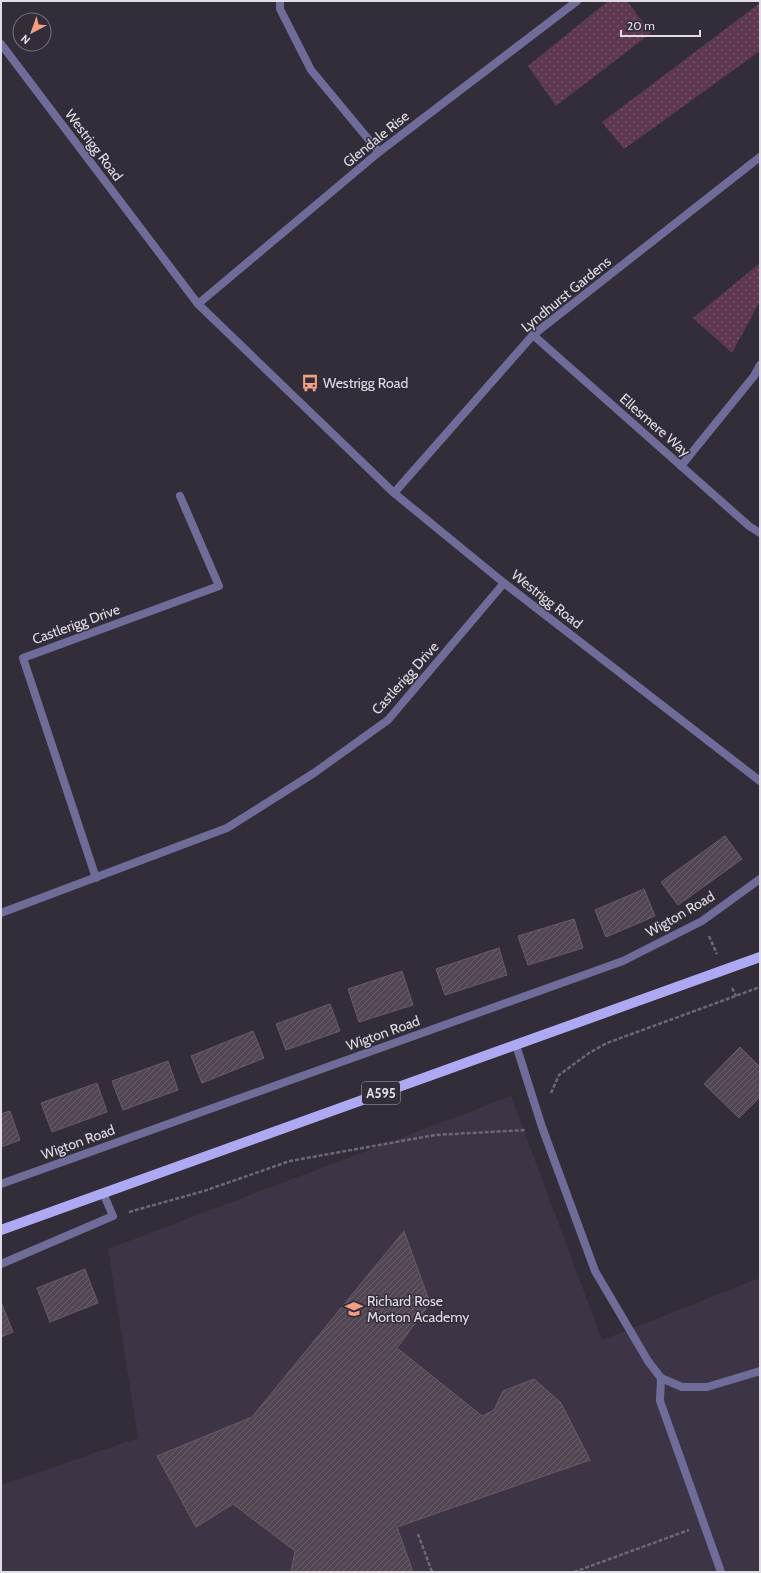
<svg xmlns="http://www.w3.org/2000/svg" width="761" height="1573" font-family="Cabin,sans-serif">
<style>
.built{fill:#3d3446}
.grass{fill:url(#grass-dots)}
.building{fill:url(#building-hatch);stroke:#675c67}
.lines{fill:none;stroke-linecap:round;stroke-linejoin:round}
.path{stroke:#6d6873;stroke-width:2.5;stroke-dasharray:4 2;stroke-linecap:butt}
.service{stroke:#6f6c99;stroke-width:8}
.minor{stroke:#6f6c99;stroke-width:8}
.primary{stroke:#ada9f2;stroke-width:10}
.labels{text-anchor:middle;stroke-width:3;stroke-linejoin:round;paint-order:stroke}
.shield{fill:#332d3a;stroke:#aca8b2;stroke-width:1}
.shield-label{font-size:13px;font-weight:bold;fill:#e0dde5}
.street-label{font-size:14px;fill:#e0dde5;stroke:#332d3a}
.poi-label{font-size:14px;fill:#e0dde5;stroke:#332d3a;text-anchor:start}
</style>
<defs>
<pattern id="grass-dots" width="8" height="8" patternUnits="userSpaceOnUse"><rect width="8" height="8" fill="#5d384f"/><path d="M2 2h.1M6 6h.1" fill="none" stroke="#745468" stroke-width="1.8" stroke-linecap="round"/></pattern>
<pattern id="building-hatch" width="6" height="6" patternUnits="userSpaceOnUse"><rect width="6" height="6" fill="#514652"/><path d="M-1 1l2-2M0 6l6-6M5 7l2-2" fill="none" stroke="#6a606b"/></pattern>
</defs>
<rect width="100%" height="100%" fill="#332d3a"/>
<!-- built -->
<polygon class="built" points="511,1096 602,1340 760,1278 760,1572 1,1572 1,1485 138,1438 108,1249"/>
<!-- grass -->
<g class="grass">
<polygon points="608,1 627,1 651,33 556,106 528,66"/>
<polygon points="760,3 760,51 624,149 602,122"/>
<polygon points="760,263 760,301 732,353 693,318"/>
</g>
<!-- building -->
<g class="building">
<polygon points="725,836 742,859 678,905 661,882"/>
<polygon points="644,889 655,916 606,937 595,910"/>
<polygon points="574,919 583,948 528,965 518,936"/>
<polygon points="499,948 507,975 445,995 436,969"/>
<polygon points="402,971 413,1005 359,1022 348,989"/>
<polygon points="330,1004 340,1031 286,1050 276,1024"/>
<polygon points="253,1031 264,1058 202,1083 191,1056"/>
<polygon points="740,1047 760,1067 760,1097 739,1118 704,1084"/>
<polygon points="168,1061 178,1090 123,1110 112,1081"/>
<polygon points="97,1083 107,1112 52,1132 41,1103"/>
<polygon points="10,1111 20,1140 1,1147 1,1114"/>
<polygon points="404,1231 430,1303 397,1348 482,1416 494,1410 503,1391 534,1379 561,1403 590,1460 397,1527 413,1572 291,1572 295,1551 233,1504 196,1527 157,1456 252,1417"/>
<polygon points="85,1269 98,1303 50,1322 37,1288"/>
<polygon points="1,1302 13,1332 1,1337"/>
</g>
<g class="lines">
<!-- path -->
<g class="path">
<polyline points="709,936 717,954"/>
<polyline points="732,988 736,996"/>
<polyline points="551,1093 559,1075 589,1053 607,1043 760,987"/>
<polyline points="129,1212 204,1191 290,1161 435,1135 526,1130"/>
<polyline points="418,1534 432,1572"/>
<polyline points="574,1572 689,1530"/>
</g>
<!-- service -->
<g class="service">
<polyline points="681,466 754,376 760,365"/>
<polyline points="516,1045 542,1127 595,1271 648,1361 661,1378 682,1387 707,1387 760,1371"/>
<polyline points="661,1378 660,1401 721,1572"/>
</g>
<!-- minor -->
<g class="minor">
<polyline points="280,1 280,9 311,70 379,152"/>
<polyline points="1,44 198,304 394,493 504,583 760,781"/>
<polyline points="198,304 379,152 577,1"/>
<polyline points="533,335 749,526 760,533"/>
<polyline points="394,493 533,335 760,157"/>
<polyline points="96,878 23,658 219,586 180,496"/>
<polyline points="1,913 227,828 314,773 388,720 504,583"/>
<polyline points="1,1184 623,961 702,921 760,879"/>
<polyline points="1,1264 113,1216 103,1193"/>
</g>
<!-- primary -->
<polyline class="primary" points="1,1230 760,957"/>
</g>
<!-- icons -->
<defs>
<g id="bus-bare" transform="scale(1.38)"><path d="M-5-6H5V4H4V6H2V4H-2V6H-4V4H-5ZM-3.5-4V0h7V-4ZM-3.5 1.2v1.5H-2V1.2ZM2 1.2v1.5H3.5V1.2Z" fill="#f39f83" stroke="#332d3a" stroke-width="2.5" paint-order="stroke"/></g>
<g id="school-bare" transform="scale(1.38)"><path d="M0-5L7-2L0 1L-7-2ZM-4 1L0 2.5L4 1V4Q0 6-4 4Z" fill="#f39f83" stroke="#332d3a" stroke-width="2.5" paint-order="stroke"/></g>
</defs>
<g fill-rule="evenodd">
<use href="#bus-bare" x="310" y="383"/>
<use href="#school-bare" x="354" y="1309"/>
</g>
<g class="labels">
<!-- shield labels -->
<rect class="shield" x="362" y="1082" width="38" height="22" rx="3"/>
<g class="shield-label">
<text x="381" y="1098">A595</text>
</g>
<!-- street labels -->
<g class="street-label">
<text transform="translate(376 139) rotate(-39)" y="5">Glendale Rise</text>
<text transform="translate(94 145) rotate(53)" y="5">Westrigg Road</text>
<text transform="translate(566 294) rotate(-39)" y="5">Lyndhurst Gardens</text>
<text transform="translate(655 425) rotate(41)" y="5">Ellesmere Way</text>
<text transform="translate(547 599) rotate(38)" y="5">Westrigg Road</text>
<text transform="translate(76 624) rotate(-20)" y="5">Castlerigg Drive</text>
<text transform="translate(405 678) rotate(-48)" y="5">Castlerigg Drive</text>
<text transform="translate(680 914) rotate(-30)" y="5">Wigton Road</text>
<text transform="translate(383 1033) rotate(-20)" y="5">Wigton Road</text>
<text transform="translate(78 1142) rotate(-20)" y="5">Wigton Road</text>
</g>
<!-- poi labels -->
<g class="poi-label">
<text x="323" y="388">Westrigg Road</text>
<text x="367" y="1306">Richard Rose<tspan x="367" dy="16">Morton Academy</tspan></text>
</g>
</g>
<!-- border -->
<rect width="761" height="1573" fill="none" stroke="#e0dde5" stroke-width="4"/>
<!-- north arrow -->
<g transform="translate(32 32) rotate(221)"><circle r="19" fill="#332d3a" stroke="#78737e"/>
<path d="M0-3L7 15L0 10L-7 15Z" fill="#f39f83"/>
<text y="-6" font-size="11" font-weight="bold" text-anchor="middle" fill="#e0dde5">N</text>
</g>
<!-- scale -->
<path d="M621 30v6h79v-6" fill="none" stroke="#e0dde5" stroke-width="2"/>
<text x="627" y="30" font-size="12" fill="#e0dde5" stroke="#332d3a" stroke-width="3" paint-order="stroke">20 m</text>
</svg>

==========

Look through the listing and extract every line with "lines" in it.

.lines{fill:none;stroke-linecap:round;stroke-linejoin:round}
<g class="lines">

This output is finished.